Turning those polished sketches into prints is where it gets tricky. There are so many ways you can turn an image into a print. The image can come from the positive space or the negative space. The moment you layer colors, something entirely new can show up. That part of the planning takes a lot of logical and analytical skill and can sometimes be a bit of a stretch for me. I make really quick full size drawings to determine how layers and space will work together.

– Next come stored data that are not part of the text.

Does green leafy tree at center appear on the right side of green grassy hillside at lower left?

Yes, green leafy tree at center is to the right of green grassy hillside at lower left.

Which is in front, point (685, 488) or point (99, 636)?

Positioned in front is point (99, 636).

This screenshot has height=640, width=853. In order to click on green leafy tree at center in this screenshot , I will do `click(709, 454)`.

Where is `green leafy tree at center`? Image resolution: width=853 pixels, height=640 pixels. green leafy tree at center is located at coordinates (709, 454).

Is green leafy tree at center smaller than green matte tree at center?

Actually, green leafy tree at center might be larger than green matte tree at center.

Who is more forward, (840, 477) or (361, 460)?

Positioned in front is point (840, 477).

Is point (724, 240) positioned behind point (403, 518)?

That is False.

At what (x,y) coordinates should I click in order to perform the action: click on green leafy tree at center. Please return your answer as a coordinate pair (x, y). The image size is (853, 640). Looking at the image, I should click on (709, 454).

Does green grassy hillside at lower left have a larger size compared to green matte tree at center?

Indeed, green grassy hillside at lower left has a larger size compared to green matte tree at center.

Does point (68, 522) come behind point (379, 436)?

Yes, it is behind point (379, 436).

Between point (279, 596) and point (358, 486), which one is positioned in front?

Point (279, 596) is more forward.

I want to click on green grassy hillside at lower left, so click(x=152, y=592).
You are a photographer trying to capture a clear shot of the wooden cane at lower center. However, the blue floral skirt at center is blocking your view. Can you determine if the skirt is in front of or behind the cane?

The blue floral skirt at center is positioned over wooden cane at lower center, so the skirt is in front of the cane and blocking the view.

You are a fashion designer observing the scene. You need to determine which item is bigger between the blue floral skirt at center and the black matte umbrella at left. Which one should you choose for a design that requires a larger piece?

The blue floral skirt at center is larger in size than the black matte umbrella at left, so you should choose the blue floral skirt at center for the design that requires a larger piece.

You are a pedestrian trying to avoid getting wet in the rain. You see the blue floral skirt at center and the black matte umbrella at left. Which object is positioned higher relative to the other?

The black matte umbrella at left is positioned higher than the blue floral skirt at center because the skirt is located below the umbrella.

The next step is actually getting the image onto the piece of plywood or screen. If I'm making a woodcut, I draw in sharpie directly on plywood and then use hand and power tools to cut away the image. With screenprints, I draw on layers of contact paper and then cut out the sections ink will flow through. The contact paper is applied to the back of the screen and works like a stencil, keeping ink out of covered areas and flowing through open areas onto the canvas.
Once I clear those hurdles and get the image onto the wood or screen, it all becomes a matter of practicing the craft--knowing when the ink is too thick or thin, how many passes to make with the squeegee, and so on. Printing is a process of constant troubleshooting and problem solving--not relaxing but definitely very engaging.
When all prints are finished they're trimmed, stretched, labeled, packaged--everything necessary to turn them into a finished product.
(AW) You sell online and at craft shows. How has doing/offering both helped your business and what does each one offer?
(MD) Most of my prints are sold at shows, and I prefer them--there's a sense of community and suport at indie art shows in particular that is extremely difficult to replicate online. I'm a somewhat hesitant online social participant in general--I recognize that it has become a very convenient and instant way to communicate, swell, market, and dispense information, and I'm grateful for that. I have made wonderful connections with other makers and buyers online, and I use blogs and social networking daily for these ends. I'm not so convinced that the online "community" is a perfect substitute for the real thing though--it keeps us tethered to our homes and out of touch in a lot of the ways that are important. That said, there's nothing like an art show, like being there. I love meeting people who connect with my work, love hearing their stories and putting pieces in their hands. I don't make images with explicitly personal subject matter, but in having created them from start to finish they end up becoming very personal to me. My sense of meaning and purpose as a person who creates is enriched in ways I never could have imagined by that part of the process. I try to replicate it online by joining communities of makers and in communicating with buyers as much as possible, but I still prefer the real deal.
(AW) What would you say is the most challenging aspect of running your business or perhaps growing your business?
(MD) The hardest part for me has been in knowing when to say yes and when to say no. There are so many opportunities out there, and figuring out which are the best use of my time and energy has been a constant process of trial and error. For me, it has meant paring down on mulitple sizes, processes, and custom projects in order to stick with what i know works. It has also meant taking leaps of faith on projects or opportunities that may be out of my realm or not promise any significant monetary payoff, but offer the promise of a rich, new experience.
(AW) What's a teeny-tiny thing that makes you happy?
(MD)The drippity drip sound an oar makes when I pull it out of the water.
Of course, something nature-oriented. You obviously live what you love, Marcy. Thank you ever so much for taking the time to share these pieces of yourself and your work. It truly makes me want to look over each print again with my newly-schooled eyes.